[Extracted data entries]
-=-=-=-=-

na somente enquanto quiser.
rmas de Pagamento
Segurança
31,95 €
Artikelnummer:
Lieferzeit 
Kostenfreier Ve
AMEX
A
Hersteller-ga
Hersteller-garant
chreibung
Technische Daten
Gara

-=-=-=-=-

WHAT THE TASK ASKS: Reproduce every line of the items above verbatim, keeping the original order.

EXERCISE ANSWER:
na somente enquanto quiser.
rmas de Pagamento
Segurança
31,95 €
Artikelnummer:
Lieferzeit 
Kostenfreier Ve
AMEX
A
Hersteller-ga
Hersteller-garant
chreibung
Technische Daten
Gara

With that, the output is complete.